BEGIN Working data

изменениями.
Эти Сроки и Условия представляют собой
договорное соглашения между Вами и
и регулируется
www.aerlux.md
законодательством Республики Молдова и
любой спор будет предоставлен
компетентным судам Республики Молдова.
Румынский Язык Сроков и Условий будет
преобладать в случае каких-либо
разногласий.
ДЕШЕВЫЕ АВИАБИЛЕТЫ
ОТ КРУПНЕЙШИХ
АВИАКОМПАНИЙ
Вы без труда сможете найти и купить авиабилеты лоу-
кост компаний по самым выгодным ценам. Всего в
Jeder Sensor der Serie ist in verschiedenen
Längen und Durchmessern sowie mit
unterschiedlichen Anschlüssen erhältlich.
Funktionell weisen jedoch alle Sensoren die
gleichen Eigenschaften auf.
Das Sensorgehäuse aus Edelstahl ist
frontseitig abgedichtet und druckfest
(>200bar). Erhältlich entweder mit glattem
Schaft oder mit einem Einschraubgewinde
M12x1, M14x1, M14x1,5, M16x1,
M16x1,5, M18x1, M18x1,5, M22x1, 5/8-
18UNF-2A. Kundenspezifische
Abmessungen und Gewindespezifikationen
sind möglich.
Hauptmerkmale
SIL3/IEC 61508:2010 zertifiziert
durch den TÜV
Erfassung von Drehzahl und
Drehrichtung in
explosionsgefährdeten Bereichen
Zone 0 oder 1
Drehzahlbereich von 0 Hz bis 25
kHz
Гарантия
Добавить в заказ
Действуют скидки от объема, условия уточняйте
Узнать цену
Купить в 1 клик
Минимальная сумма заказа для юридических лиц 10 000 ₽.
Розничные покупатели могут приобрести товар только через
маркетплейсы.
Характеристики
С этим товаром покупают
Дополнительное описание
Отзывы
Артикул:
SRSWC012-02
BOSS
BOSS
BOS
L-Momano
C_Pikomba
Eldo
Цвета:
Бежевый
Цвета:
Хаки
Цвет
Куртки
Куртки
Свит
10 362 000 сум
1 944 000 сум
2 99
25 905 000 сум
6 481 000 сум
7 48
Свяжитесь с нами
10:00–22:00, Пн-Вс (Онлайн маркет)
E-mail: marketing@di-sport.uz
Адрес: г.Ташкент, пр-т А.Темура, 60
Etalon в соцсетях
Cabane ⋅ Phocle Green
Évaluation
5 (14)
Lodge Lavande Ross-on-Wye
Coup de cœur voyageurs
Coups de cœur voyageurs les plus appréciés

END Working data

** Work task **
Reproduce every line of the records above character for character, keeping the original order.

** Exercise answer **
изменениями.
Эти Сроки и Условия представляют собой
договорное соглашения между Вами и
и регулируется
www.aerlux.md
законодательством Республики Молдова и
любой спор будет предоставлен
компетентным судам Республики Молдова.
Румынский Язык Сроков и Условий будет
преобладать в случае каких-либо
разногласий.
ДЕШЕВЫЕ АВИАБИЛЕТЫ
ОТ КРУПНЕЙШИХ
АВИАКОМПАНИЙ
Вы без труда сможете найти и купить авиабилеты лоу-
кост компаний по самым выгодным ценам. Всего в
Jeder Sensor der Serie ist in verschiedenen
Längen und Durchmessern sowie mit
unterschiedlichen Anschlüssen erhältlich.
Funktionell weisen jedoch alle Sensoren die
gleichen Eigenschaften auf.
Das Sensorgehäuse aus Edelstahl ist
frontseitig abgedichtet und druckfest
(>200bar). Erhältlich entweder mit glattem
Schaft oder mit einem Einschraubgewinde
M12x1, M14x1, M14x1,5, M16x1,
M16x1,5, M18x1, M18x1,5, M22x1, 5/8-
18UNF-2A. Kundenspezifische
Abmessungen und Gewindespezifikationen
sind möglich.
Hauptmerkmale
SIL3/IEC 61508:2010 zertifiziert
durch den TÜV
Erfassung von Drehzahl und
Drehrichtung in
explosionsgefährdeten Bereichen
Zone 0 oder 1
Drehzahlbereich von 0 Hz bis 25
kHz
Гарантия
Добавить в заказ
Действуют скидки от объема, условия уточняйте
Узнать цену
Купить в 1 клик
Минимальная сумма заказа для юридических лиц 10 000 ₽.
Розничные покупатели могут приобрести товар только через
маркетплейсы.
Характеристики
С этим товаром покупают
Дополнительное описание
Отзывы
Артикул:
SRSWC012-02
BOSS
BOSS
BOS
L-Momano
C_Pikomba
Eldo
Цвета:
Бежевый
Цвета:
Хаки
Цвет
Куртки
Куртки
Свит
10 362 000 сум
1 944 000 сум
2 99
25 905 000 сум
6 481 000 сум
7 48
Свяжитесь с нами
10:00–22:00, Пн-Вс (Онлайн маркет)
E-mail: marketing@di-sport.uz
Адрес: г.Ташкент, пр-т А.Темура, 60
Etalon в соцсетях
Cabane ⋅ Phocle Green
Évaluation
5 (14)
Lodge Lavande Ross-on-Wye
Coup de cœur voyageurs
Coups de cœur voyageurs les plus appréciés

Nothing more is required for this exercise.